Your dog is so cute btw! He looks like he is smiling in your pic, just like mine looks!


----------



## Canadian Dog (Nov 3, 2007)

Early on with Molly I stopped using a pin brush and started using a rake. When she went through blowing her puppy coat I groomed her every day and sometimes twice. Thankfully, she's at the end of it now and there is very little hair coming out - looks like down, just little fluffs. I didn't want to have her clipped short as I love the shaggy look. Her coat is so easy to look after now, easily raked wet or dry, and never any mats. For her, the rake has been the best tool.


----------



## flipgirl (Oct 5, 2007)

afcgirl said:


> ^^^ Thank you flipgirl! I appreciate the input, I have noticed that his hair is growing differently now, I am glad to read that this phase doesn't last long. I may try to clip him short for a while.
> 
> Your dog is so cute btw! He looks like he is smiling in your pic, just like mine looks!

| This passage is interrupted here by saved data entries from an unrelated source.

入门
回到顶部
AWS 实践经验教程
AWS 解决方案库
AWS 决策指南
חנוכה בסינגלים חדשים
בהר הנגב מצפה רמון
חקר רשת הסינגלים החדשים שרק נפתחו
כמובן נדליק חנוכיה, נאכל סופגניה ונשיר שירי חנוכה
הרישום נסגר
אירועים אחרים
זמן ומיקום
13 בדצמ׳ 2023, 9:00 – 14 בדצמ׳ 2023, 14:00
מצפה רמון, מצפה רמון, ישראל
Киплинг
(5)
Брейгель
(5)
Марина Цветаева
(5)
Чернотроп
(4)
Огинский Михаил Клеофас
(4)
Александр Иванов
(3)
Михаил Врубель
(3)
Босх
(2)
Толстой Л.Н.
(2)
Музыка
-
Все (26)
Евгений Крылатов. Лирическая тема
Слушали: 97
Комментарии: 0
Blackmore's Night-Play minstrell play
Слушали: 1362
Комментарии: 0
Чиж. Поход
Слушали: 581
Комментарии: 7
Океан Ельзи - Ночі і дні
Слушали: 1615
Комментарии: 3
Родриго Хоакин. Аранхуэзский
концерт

Thanks, afcgirl! You should put a picture up of your baby! Good luck with the mats! 

There is an undercoat rake made by Mat King which was somewhat helpful. It removes the dead hair as well but I found that using the scissors to cut out the mats was more helpful. The rake just pulled and it hurt Kiri. I'm so glad it only lasted a month too!


----------



## Canadian Dog (Nov 3, 2007)

flipgirl said:


> The rake just pulled and it hurt Kiri.


Sorry, I didn't mean to use the rake on the mats the OP's dog has now - I meant using the rake regularly will prevent mats from developing in the first place and I believe it is more effective than a brush.


----------



## flipgirl (Oct 5, 2007)

Canadian Dog said:


> Sorry, I didn't mean to use the rake on the mats the OP's dog has now - I meant using the rake regularly will prevent mats from developing in the first place and I believe it is more effective than a brush.

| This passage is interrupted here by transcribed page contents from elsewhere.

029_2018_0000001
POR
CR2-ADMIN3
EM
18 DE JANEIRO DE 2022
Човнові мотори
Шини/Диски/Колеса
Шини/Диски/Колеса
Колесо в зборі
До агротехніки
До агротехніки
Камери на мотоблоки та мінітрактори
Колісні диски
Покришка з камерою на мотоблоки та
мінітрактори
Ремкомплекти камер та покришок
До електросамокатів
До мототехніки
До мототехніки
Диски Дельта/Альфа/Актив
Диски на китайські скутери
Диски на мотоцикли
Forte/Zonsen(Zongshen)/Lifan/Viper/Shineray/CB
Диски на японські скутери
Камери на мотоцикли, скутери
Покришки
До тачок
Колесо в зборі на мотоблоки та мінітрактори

Ooops, okay sorry Canadian Dog....you're right, the rake is good for regular use.


----------



## poodleholic (Mar 15, 2007)

Your puppy will be going through coat change soon, if not already, so mats will really become a problem. 8 weeks is a long time between grooming appointments, so be sure that you have the appropriate brushes, a steel comb, and conditioning spray for use whenever you brush. Otherwise, you'll damage the coat, and that means even more matting. Have your groomer look at the tools you are using to brush. The pin brushes you buy in retail pet stores have those little balls on the ends, which damage coat, and cause matting.


----------